(Task directions) This task calls for copying each line below that contains "PODSUMOWANIE".

(Data excerpts)
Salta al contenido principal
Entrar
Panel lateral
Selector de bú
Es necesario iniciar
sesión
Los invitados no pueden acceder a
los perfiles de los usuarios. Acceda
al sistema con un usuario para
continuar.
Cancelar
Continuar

* * *

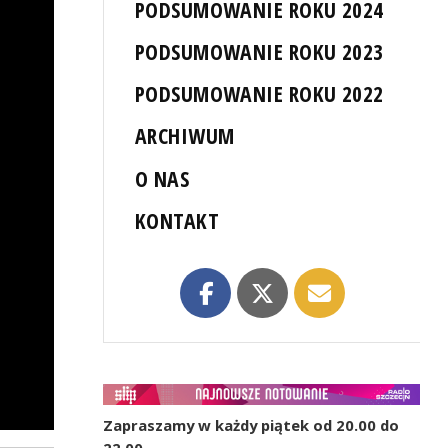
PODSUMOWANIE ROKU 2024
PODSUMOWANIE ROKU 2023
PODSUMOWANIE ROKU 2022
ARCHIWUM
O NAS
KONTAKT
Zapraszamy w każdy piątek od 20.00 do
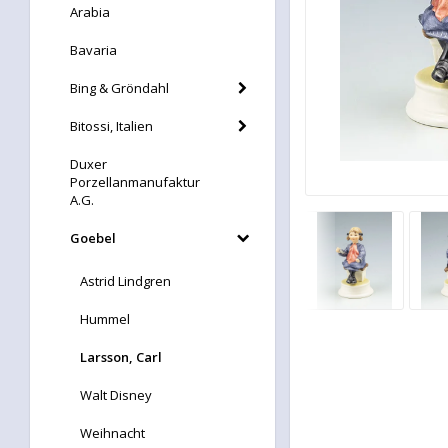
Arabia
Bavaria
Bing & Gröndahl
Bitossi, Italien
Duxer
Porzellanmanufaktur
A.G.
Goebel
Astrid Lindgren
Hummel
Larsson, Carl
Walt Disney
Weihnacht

* * *

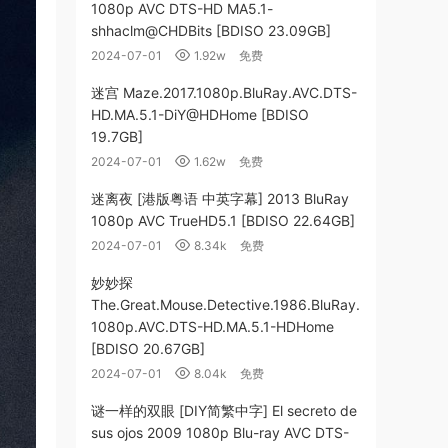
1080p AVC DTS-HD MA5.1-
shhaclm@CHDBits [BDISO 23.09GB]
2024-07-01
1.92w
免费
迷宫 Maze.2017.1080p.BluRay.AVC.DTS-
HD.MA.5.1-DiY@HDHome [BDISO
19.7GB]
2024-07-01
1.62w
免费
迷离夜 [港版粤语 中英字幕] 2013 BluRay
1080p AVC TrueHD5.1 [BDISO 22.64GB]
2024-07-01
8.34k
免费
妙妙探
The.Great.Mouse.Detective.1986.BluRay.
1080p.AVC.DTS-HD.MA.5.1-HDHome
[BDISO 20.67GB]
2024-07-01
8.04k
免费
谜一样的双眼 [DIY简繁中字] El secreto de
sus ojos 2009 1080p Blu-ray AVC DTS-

(Solution to the problem)
PODSUMOWANIE ROKU 2024
PODSUMOWANIE ROKU 2023
PODSUMOWANIE ROKU 2022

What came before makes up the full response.